Dr Andrew Orr British Antarctic Survey (BAS)
Prof Simon Vosper Met Office
Dr Andy Elvidge, University of East Anglia
Prof Tony Payne, University of Bristol
Location: University of Exeter, Streatham Campus, Exeter EX4 4QJ
This project is one of a number that are in competition for funding from the NERC Great Western Four+ Doctoral Training Partnership (GW4+ DTP). The GW4+ DTP consists of the Great Western Four alliance of the University of Bath, University of Bristol, Cardiff University and the University of Exeter plus five Research Organisation partners: British Antarctic Survey, British Geological Survey, Centre for Ecology and Hydrology, the Natural History Museum and Plymouth Marine Laboratory. The partnership aims to provide a broad training in earth and environmental sciences, designed to train tomorrow’s leaders in earth and environmental science.

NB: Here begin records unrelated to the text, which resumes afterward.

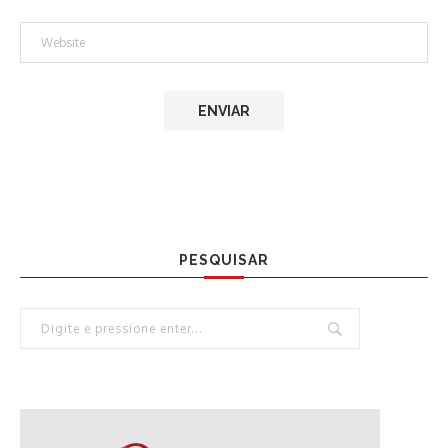
PESQUISAR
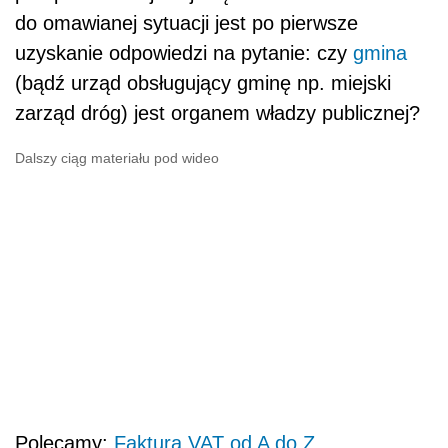
do omawianej sytuacji jest po pierwsze
uzyskanie odpowiedzi na pytanie: czy
gmina
(bądź urząd obsługujący gminę np. miejski
zarząd dróg) jest organem władzy publicznej?
Dalszy ciąg materiału pod wideo
Polecamy:
Faktura VAT od A do Z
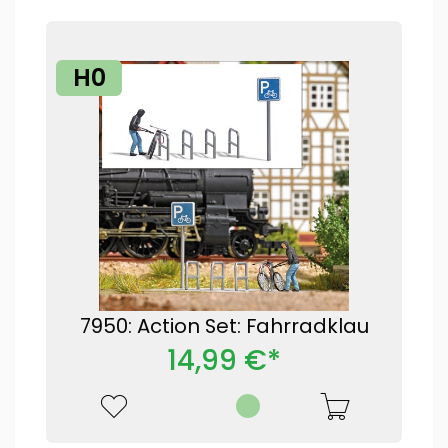
H0
7950: Action Set: Fahrradklau
14,99 €*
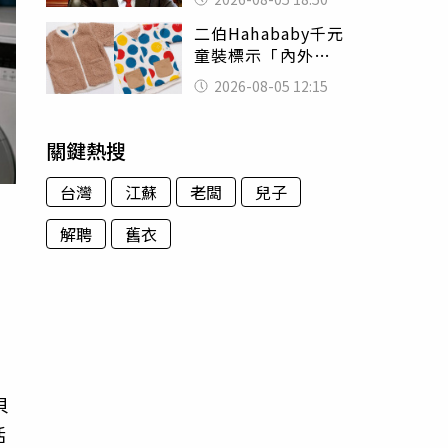
除：我看不起你
二伯Hahababy千元
童裝標示「內外層
皆純棉」 SGS檢
2026-08-05 12:15
測證明：內裡100%
聚酯纖維
關鍵熱搜
台灣
江蘇
老闆
兒子
解聘
舊衣
兩
貝
活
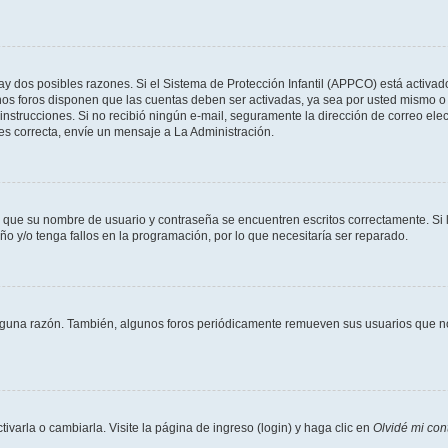
ay dos posibles razones. Si el Sistema de Protección Infantil (APPCO) está activad
unos foros disponen que las cuentas deben ser activadas, ya sea por usted mismo o 
 las instrucciones. Si no recibió ningún e-mail, seguramente la dirección de correo e
 es correcta, envíe un mensaje a La Administración.
e que su nombre de usuario y contraseña se encuentren escritos correctamente. S
ño y/o tenga fallos en la programación, por lo que necesitaría ser reparado.
lguna razón. También, algunos foros periódicamente remueven sus usuarios que no 
arla o cambiarla. Visite la página de ingreso (login) y haga clic en
Olvidé mi con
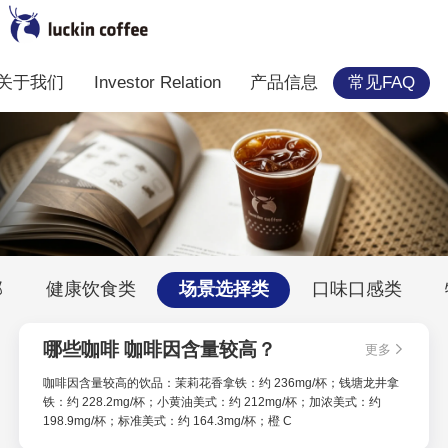
关于我们
Investor Relation
产品信息
常见FAQ
部
健康饮食类
场景选择类
口味口感类
哪些咖啡 咖啡因含量较高？
更多
咖啡因含量较高的饮品：茉莉花香拿铁：约 236mg/杯；钱塘龙井拿
铁：约 228.2mg/杯；小黄油美式：约 212mg/杯；加浓美式：约
198.9mg/杯；标准美式：约 164.3mg/杯；橙 C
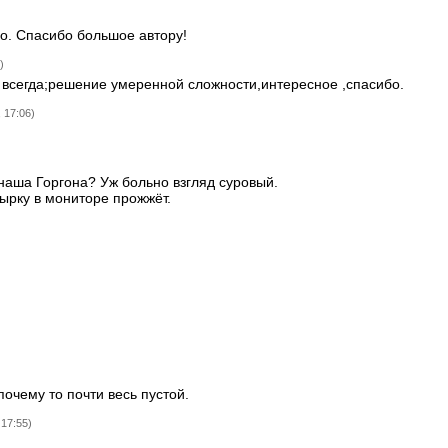
о. Спасибо большое автору!
)
 всегда;решение умеренной сложности,интересное ,спасибо.
 17:06)
 наша Горгона? Уж больно взгляд суровый.
 дырку в мониторе прожжёт.
почему то почти весь пустой.
 17:55)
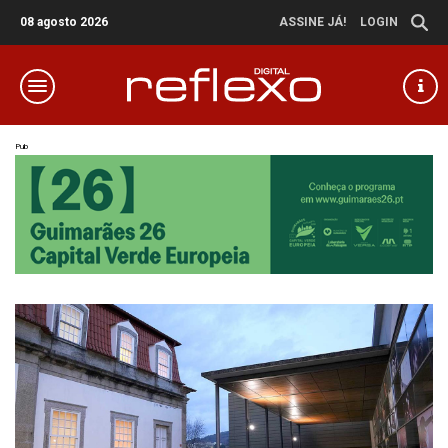
08 agosto 2026
ASSINE JÁ!
LOGIN
Pub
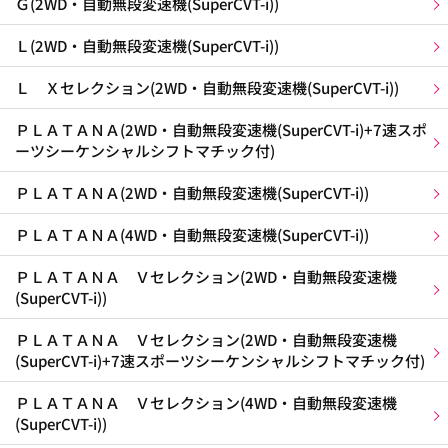
Ｇ(2WD・自動無段変速機(SuperCVT-i))
Ｌ(2WD・自動無段変速機(SuperCVT-i))
Ｌ Ｘセレクション(2WD・自動無段変速機(SuperCVT-i))
ＰＬＡＴＡＮＡ(2WD・自動無段変速機(SuperCVT-i)+7速スポ
ーツシーケンシャルシフトマチック付)
ＰＬＡＴＡＮＡ(2WD・自動無段変速機(SuperCVT-i))
ＰＬＡＴＡＮＡ(4WD・自動無段変速機(SuperCVT-i))
ＰＬＡＴＡＮＡ Ｖセレクション(2WD・自動無段変速機
(SuperCVT-i))
ＰＬＡＴＡＮＡ Ｖセレクション(2WD・自動無段変速機
(SuperCVT-i)+7速スポーツシーケンシャルシフトマチック付)
ＰＬＡＴＡＮＡ Ｖセレクション(4WD・自動無段変速機
(SuperCVT-i))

For further details about the programme please see http://nercgw4plus.ac.uk/
The West Antarctic Ice Sheet (WAIS) contains ice equivalent to up to 5 metres of global sea level rise. An understanding of how the ice sheet responds to a changing climate is critical for robustly predicting future sea level changes. Here, we propose to investigate the past behaviour of the ice sheet, to give us an insight into how it may respond in the future.
Geomorphological evidence from “blue ice moraines” (Fig. 1) in the Ellsworth Mountains has been used to suggest that the central divide of the WAIS has been intact for at least the last 1.4 million years (Hein et al., 2016). This conclusion relies on an assumption about the relationship between “katabatic” (downslope) wind speeds, which maintain the blue ice areas, and the size of the ice sheet. This assumption remains untested, therefore, it is key to establish the relationship between wind speeds and ice sheet size.
Project Aims and Methods
This project aims to investigate the role of the size of the WAIS in controlling the strength of the downslope winds in the Ellsworth Mountains. The understanding of the connection between the size of the ice sheet and the wind strength will allow the assumption above to be tested, confirming whether the geomorphological evidence can be used to infer ice sheet size.
The student will first use a numerical weather prediction (the Met Office Unified Model) model to investigate the impact of different WAIS configurations on the generation of the downslope winds (following Orr et al., 2014). Ice sheet configurations would range from moderate retreat, to removal of the marine-based areas, through to the full removal of the WAIS. Further, in order to investigate the relationship between localised wind strength and moraine formation, the Elmer model will also be employed to look at the localised wind field (e.g. Zwinger et al., 2015), and the resultant ice flow (using Elmer/Ice).
The successful applicant for this project will spend time at the British Antarctic Survey, the Met Office, and the University of Bristol, receiving training in the use of both climate and ice flow models. This will provide the student with both desirable skills and experience of working with important numerical models, but also provide opportunities for networking at a number of key institutions.
Hein, A.S., Woodward, J., Marrero, S.M., Dunning, S.A., Steig, E.J., Freeman, S.P.H.T., Stuart, F.M., Winter, K. Westoby, M.J. & Sugden, D.E. (2016). Evidence for the stability of the West Antarctic Ice Sheet divide for 1.4 million years. Nature Communications 7:10325 doi: 10.1038/ncomms10325
Orr, A., Phillips, T, Webster, S., Elvidge, A., Weeks, M., Hosking, S. and Turner, J. (2014) Met Office Unified Model high-resolution simulations of a strong wind event in Antarctica. Q J.R. Meteorol. Soc. 140, 2287-2297.
Zwinger, T., Malm, T., Schäfer, M., Stenberg, R. and Moore, J.C. (2015) Interaction of katabatic wind and local surface mass balance at Schaffenbergbotnen Blue Ice Area, Antarctica. The Cryosphere 9, 1415–1426.